Both of those positions need to be checked, put aside and [leaders need to] think more carefully and clearly about the nature of the student. Because there’s a little bit, perhaps, of truth in both, but neither position is helping the individual, the student, who’s trying to make that transition successfully.

So, what we’re doing here is that we partner with our community college leaders — we break bread with our community college leaders — we sit down and get to know one another in our respected positions so that we develop a level of respect at, certainly, all levels that then transcends through the organizational structure.

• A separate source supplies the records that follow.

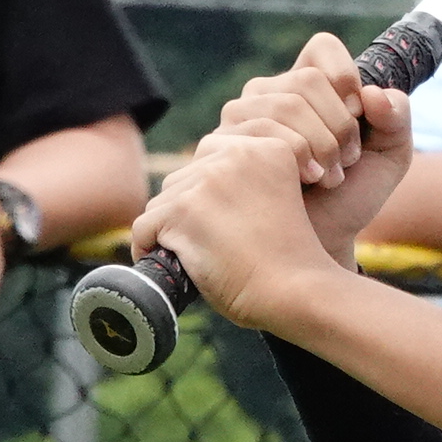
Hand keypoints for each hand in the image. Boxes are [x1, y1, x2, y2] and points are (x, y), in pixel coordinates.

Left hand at [131, 123, 346, 336]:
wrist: (297, 292)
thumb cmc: (292, 258)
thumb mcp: (281, 196)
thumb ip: (247, 179)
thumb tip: (197, 185)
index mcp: (268, 149)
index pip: (215, 150)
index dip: (213, 188)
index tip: (230, 219)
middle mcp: (237, 155)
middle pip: (186, 174)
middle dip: (191, 207)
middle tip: (215, 240)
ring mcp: (207, 181)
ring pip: (163, 201)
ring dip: (173, 228)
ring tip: (196, 254)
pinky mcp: (183, 210)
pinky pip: (145, 227)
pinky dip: (149, 248)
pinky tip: (169, 263)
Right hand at [223, 32, 414, 264]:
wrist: (321, 244)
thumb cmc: (351, 198)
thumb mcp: (389, 158)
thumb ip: (397, 120)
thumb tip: (374, 94)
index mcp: (307, 86)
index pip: (322, 48)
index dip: (345, 74)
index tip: (360, 113)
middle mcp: (268, 94)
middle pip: (306, 80)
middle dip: (339, 124)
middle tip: (347, 161)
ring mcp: (239, 118)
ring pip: (283, 106)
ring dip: (320, 146)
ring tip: (328, 179)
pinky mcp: (220, 146)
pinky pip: (259, 134)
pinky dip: (294, 158)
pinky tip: (302, 184)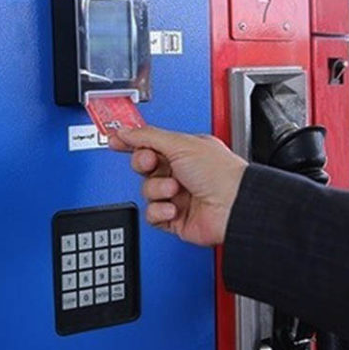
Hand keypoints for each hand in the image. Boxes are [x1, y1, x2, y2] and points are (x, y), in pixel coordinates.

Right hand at [109, 126, 247, 245]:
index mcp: (184, 151)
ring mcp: (177, 196)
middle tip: (151, 163)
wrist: (234, 207)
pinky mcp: (174, 219)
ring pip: (146, 191)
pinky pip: (151, 215)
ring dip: (157, 190)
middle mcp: (180, 172)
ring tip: (176, 190)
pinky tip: (174, 209)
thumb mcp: (180, 144)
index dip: (131, 141)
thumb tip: (124, 131)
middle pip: (143, 166)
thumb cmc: (220, 174)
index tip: (114, 139)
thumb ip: (147, 136)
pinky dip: (160, 212)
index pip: (149, 143)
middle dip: (144, 165)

And, as an example, not only do we have good transfer agreements, we have what we call a “reverse degree transfer.” So let’s say that a student goes to a community college and they spend a year there or a year and a half and they don’t complete their associate of arts or their associate of science degree, and they transfer to Western Michigan University. As they take credits here, we then make the sending community college aware that those credits have been generated here, that they’re transcribed appropriately. That then allows the community college to recognize us and award the student the associate of art or the associate of science degree because that is, again, trying to collaborate and respect them and to also help the student along the way, and … we call that the “reverse degree program.”

4. How have WMU’s partnerships with community colleges across the state impacted the university’s reach and attractiveness to non-traditional students?

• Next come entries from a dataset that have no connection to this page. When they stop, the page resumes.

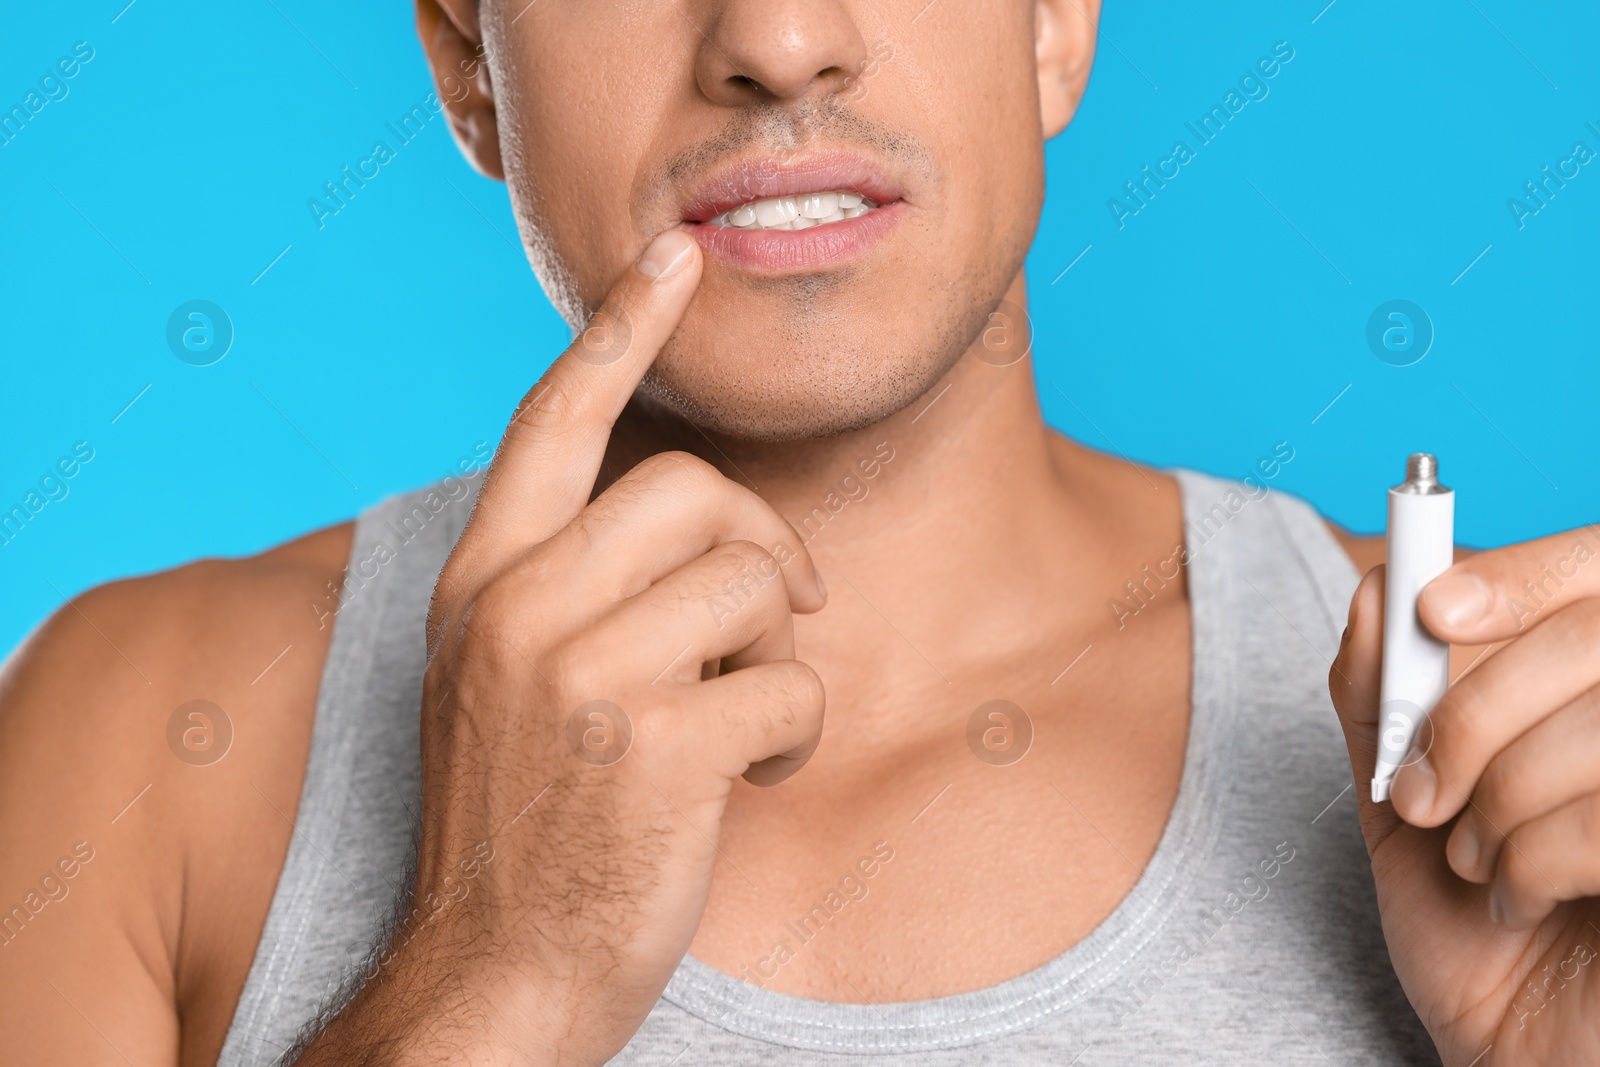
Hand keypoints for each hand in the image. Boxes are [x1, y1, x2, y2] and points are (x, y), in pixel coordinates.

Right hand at [293, 229, 828, 1066]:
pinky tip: (755, 779)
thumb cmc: (519, 828)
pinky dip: (797, 736)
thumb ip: (562, 587)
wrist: (491, 978)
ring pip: (756, 581)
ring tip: (743, 719)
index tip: (674, 251)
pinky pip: (790, 687)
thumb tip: (686, 517)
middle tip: (776, 614)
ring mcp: (582, 676)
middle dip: (762, 546)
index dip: (622, 326)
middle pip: (695, 489)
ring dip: (778, 652)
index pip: (553, 417)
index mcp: (480, 584)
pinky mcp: (654, 748)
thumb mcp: (502, 682)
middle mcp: (519, 610)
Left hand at [1331, 528, 1599, 1065]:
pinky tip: (1524, 899)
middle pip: (1590, 636)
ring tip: (1473, 859)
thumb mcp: (1398, 795)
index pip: (1593, 567)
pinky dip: (1538, 861)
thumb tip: (1372, 589)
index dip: (1518, 573)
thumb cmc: (1465, 919)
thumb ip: (1380, 695)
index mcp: (1593, 683)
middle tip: (1421, 792)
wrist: (1515, 1047)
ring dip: (1498, 803)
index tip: (1430, 608)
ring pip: (1594, 728)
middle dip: (1473, 715)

I think in very positive ways… Today, for instance, I started my morning welcoming transfer students — many from community colleges, some from other universities in the state and the region and the nation — to Western Michigan University.

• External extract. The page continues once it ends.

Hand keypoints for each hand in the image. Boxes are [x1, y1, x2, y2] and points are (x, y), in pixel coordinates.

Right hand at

And, again, our goal and our responsibility is that people make those decisions for a variety of reasons. We’re proud that they have selected us, but we also want to make sure that we know that wherever they have come from, that we also are very supportive in recognizing prior academic success and the courses they’ve taken and making sure that the transitions for them go well. And that if there are things that we do here that are different from what they experienced wherever they were, that we try to ease that pathway so that they feel on very good ground and familiar ground on day one.

5. Is there anything you’d like to add about the value of these partnerships for the University’s reach and the importance of these partnerships for non-traditional students’ access and success?

Let me just end with the theme that I think is the most important theme. Perhaps this is based in my own life experiences after many, many years in higher education; at times, we have allowed our institutional pride [to] create barriers that are not necessarily in the best interest of the student.

I’m very pleased, for instance, that we are now acknowledging when we look at graduation rates that while, traditionally, we always looked at graduation rates in higher [education] from the cohort of students who entered in that freshmen year and how many at the end of six years actually graduated, but now, more and more, people are recognizing — including the federal government — that, “Wait a minute. If a student started with us and had a good academic record and chose for some reason to transfer somewhere else but still complete in six years, should we not all celebrate that?”

We shouldn’t feel bad about that. We served that student well from the time that they were here and, for a variety of reasons, they made a decision to go somewhere else. But the good message is that they completed somewhere else and that we were part of that success. And, collectively, we ought to all feel really good about that.